### What is being asked:
Transcribe the lines of text in the listing below word for word, and leave the pictures out of your answer.

++++++++++

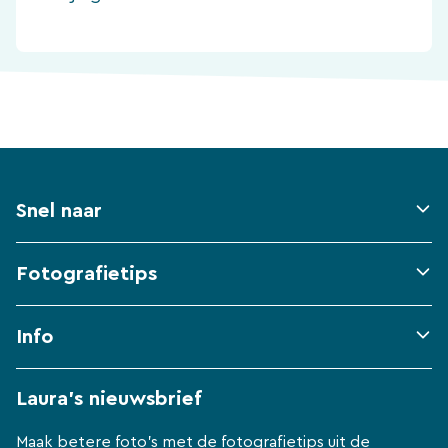
Snel naar
Fotografietips
Info
Laura's nieuwsbrief
Maak betere foto's met de fotografietips uit de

++++++++++

### Result of this exercise:
Snel naar
Fotografietips
Info
Laura's nieuwsbrief
Maak betere foto's met de fotografietips uit de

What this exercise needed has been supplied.